[Stored data]

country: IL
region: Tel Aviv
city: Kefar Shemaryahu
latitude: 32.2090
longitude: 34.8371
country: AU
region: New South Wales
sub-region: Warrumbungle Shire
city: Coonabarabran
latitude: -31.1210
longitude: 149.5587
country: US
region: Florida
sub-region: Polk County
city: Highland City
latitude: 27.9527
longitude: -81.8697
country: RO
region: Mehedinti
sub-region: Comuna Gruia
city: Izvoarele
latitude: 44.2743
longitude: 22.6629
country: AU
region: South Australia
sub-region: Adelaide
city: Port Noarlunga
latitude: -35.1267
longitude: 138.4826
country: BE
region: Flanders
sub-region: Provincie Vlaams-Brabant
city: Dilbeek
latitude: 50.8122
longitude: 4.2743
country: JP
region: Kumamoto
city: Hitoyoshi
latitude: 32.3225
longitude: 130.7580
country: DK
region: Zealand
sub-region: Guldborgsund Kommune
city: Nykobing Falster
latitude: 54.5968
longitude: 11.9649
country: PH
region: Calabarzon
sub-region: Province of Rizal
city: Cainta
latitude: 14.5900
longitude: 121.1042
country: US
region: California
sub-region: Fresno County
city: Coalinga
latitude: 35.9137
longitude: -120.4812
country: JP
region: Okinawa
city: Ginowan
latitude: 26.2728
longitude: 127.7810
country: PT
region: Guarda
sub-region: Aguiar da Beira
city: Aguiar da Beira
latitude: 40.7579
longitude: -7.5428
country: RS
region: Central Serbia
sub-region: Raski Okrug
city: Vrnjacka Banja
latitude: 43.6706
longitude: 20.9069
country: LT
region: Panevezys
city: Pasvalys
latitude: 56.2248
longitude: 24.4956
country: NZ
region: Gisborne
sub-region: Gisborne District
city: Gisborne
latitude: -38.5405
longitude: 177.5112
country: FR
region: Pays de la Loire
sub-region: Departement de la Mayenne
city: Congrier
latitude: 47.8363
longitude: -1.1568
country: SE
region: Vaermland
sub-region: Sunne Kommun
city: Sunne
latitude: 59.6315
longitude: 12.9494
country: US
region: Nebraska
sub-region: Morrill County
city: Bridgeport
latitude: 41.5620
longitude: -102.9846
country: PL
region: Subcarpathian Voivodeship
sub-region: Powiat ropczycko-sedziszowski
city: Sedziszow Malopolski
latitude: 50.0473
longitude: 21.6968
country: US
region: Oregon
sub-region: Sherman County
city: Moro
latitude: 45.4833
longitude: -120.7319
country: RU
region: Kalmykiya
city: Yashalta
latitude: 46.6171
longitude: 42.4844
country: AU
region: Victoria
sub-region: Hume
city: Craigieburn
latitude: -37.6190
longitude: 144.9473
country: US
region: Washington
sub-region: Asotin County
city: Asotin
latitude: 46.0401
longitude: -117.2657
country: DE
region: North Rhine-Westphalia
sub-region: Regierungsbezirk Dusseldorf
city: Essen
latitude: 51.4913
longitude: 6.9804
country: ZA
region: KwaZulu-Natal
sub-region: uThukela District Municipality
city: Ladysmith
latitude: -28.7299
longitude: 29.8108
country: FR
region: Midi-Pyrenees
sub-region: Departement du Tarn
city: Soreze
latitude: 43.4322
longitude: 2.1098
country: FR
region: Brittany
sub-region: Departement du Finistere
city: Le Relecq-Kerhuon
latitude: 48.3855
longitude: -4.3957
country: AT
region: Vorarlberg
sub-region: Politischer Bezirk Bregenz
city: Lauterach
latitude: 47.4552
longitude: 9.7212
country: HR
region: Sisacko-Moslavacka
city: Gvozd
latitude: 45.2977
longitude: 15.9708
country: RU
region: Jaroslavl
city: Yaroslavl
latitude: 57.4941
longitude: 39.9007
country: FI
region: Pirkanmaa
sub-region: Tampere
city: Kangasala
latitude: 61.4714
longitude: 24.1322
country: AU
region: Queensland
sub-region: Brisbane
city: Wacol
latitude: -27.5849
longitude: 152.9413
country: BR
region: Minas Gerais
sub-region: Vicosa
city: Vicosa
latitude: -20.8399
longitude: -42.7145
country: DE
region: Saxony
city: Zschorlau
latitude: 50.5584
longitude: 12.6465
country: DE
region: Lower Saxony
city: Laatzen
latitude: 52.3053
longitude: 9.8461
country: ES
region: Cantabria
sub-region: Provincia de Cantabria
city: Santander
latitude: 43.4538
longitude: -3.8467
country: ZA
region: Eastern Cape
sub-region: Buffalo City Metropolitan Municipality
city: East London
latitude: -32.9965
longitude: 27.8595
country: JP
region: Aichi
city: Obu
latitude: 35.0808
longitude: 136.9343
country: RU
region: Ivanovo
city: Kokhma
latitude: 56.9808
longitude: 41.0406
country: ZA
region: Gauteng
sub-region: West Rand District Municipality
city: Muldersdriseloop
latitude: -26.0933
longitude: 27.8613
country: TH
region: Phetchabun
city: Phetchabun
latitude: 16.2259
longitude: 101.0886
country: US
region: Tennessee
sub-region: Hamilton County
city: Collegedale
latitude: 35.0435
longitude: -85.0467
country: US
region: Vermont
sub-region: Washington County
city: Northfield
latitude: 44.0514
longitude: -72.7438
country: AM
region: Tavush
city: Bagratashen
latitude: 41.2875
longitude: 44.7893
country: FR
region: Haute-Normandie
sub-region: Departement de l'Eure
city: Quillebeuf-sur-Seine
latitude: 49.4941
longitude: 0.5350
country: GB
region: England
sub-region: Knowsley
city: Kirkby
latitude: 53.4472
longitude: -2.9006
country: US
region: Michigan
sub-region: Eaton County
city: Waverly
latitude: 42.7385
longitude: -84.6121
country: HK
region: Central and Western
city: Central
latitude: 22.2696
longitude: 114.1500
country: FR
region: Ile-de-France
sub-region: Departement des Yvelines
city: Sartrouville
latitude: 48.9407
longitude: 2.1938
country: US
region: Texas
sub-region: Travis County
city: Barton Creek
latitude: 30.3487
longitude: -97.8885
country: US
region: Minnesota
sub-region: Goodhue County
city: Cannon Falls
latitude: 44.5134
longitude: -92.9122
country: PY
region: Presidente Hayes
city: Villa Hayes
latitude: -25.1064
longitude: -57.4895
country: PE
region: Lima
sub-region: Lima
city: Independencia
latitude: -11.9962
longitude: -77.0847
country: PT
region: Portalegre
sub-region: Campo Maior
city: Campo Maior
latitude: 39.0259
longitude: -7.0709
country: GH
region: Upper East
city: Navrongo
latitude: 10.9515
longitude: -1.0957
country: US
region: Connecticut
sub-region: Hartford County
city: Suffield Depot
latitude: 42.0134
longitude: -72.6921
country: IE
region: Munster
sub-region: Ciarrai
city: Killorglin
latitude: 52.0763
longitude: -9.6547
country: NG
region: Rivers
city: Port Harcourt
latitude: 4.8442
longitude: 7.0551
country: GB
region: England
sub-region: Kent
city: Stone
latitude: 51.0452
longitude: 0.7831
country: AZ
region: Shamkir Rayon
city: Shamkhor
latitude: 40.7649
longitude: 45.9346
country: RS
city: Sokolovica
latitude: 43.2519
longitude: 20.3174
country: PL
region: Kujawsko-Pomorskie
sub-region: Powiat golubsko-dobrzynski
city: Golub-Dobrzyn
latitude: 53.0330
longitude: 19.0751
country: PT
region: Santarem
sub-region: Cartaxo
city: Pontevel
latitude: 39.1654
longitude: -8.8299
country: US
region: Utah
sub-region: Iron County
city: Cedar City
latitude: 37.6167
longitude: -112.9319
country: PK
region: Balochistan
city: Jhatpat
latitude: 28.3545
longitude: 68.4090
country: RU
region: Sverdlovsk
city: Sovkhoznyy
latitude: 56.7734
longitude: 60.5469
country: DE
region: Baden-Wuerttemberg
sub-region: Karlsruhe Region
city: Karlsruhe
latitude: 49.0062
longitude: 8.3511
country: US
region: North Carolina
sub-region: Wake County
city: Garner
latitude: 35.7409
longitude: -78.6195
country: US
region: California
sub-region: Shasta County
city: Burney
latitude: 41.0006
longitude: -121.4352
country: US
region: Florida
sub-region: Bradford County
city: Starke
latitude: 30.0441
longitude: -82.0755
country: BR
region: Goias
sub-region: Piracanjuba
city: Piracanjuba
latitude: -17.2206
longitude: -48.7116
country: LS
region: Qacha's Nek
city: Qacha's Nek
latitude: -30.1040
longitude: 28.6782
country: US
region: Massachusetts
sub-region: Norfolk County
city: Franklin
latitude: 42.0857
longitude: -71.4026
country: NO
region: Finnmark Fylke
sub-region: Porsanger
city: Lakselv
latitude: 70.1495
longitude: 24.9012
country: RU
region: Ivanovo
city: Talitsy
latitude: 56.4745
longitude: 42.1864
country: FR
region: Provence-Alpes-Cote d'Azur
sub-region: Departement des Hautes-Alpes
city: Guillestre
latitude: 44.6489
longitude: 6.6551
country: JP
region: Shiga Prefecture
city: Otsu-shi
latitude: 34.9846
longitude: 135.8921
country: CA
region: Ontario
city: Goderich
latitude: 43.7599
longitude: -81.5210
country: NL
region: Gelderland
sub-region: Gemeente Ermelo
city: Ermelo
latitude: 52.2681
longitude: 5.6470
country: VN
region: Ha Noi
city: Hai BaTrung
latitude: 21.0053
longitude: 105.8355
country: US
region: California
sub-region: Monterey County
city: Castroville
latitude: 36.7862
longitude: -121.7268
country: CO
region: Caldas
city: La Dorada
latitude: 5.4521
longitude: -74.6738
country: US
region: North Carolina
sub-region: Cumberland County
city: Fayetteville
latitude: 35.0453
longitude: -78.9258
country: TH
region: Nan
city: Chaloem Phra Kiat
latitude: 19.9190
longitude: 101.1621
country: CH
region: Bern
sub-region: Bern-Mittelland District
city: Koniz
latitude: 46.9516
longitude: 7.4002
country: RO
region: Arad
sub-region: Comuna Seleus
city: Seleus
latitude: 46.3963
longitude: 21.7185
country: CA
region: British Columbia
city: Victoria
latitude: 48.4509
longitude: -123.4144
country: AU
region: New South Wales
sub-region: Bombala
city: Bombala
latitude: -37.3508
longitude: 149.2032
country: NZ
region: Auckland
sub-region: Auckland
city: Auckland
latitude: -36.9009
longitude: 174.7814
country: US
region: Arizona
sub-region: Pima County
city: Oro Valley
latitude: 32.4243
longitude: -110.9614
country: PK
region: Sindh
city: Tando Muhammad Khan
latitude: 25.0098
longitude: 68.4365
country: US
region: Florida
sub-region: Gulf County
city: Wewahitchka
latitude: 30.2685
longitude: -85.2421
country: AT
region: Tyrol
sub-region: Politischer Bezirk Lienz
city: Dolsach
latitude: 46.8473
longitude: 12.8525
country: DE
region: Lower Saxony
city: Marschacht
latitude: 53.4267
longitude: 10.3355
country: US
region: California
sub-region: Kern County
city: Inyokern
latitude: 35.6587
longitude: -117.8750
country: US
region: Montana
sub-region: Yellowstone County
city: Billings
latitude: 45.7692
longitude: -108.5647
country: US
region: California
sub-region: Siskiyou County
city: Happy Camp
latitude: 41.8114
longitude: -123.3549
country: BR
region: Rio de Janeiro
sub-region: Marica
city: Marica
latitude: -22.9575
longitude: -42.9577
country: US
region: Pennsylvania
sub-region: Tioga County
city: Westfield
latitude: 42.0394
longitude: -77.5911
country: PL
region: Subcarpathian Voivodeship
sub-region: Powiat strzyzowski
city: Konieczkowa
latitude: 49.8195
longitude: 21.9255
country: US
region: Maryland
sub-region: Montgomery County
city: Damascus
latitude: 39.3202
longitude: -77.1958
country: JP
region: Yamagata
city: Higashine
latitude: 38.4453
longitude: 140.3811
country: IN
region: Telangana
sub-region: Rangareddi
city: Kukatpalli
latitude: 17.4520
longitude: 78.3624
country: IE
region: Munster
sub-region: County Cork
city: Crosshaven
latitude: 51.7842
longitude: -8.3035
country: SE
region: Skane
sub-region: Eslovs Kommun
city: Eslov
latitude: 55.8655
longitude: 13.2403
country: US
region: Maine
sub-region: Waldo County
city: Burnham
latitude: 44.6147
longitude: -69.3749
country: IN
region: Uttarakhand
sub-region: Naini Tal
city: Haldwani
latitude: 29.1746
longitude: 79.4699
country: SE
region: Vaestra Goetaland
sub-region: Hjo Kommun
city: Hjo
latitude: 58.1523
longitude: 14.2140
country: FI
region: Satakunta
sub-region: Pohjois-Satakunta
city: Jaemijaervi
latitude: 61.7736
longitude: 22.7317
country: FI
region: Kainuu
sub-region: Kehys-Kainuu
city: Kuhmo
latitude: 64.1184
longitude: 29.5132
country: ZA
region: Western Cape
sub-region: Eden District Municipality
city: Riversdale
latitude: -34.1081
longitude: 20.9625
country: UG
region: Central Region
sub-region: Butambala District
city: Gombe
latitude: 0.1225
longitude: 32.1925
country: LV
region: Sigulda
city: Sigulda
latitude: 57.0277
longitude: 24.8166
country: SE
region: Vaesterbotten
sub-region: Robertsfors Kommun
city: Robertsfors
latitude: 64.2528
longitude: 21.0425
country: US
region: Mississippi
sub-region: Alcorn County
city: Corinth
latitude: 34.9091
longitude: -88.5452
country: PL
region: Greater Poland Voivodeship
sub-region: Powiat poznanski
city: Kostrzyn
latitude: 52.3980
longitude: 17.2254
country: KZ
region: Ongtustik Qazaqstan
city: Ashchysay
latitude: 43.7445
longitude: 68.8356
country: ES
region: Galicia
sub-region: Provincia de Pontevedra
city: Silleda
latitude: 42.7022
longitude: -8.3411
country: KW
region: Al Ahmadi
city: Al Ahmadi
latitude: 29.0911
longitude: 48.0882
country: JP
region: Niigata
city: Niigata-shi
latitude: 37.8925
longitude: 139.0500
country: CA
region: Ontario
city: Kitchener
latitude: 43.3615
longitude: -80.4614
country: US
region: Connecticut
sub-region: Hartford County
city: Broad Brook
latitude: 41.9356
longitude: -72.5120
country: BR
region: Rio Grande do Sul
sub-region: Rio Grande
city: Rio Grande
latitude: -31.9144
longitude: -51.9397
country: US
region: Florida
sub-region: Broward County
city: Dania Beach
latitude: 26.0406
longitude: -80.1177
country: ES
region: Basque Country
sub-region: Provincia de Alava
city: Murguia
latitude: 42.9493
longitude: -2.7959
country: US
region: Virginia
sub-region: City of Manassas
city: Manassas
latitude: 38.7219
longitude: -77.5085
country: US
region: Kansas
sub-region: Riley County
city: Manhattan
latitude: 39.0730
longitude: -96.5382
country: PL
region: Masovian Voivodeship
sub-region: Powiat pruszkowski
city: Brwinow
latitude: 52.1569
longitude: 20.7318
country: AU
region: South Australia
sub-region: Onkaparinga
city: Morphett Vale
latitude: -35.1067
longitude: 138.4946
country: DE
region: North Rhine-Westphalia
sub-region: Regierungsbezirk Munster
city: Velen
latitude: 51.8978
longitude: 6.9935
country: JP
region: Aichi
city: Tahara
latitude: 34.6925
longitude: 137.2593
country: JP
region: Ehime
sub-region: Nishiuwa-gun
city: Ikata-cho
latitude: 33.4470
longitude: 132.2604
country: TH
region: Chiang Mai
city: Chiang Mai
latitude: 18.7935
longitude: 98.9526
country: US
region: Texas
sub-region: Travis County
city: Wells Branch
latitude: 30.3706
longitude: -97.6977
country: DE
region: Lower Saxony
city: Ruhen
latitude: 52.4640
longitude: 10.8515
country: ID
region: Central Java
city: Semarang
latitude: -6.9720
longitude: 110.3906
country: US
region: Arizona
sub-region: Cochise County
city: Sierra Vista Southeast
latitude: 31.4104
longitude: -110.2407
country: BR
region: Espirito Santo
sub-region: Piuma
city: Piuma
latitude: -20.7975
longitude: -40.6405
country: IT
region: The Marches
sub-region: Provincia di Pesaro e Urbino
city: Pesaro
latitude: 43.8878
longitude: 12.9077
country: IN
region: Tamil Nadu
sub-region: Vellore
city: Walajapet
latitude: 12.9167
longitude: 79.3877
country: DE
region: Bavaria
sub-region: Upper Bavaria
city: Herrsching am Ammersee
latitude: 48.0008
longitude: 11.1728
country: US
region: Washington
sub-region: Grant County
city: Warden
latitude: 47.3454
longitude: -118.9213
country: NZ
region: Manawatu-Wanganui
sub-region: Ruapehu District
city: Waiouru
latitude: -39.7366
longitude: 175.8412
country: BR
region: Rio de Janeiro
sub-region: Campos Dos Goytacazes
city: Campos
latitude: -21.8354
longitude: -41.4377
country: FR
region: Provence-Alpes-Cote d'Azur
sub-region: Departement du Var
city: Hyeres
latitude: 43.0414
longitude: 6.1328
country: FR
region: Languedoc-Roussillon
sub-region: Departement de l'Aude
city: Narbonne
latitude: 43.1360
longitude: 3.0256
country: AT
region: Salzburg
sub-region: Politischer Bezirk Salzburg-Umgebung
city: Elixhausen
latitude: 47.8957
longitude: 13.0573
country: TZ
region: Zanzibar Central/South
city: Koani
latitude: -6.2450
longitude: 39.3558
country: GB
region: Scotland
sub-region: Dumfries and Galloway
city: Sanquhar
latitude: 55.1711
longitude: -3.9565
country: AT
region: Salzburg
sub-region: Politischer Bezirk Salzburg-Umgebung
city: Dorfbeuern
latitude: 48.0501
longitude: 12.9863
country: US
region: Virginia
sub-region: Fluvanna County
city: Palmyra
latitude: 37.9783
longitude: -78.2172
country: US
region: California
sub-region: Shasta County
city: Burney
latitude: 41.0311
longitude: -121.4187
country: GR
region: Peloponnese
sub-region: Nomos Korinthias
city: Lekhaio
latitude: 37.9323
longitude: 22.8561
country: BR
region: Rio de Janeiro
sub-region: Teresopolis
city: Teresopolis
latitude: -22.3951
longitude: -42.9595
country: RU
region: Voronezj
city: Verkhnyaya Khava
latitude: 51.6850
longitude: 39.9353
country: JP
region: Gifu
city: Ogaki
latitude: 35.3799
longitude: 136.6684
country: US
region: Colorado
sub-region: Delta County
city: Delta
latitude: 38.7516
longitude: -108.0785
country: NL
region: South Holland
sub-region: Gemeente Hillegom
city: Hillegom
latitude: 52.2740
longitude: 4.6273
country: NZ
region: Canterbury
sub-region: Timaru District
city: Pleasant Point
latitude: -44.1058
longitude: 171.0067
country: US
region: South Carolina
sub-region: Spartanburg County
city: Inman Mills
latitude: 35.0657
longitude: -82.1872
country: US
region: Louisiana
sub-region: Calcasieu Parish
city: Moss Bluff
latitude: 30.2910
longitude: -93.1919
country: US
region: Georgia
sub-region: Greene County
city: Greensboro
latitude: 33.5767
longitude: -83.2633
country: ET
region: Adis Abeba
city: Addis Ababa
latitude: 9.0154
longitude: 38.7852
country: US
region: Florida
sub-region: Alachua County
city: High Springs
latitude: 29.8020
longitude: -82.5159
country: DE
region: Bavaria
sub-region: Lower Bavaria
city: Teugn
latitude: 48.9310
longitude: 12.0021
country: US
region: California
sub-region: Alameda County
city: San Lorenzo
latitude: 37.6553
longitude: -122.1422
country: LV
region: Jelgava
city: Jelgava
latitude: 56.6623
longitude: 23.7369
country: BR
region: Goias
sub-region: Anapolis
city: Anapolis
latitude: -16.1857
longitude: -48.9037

**Exercise:** Find every line above that contains the word "Central" and copy each one out.

**Finished task:**
region: Central Serbia
region: Central and Western
city: Central
region: Central Region
region: Central Java
region: Zanzibar Central/South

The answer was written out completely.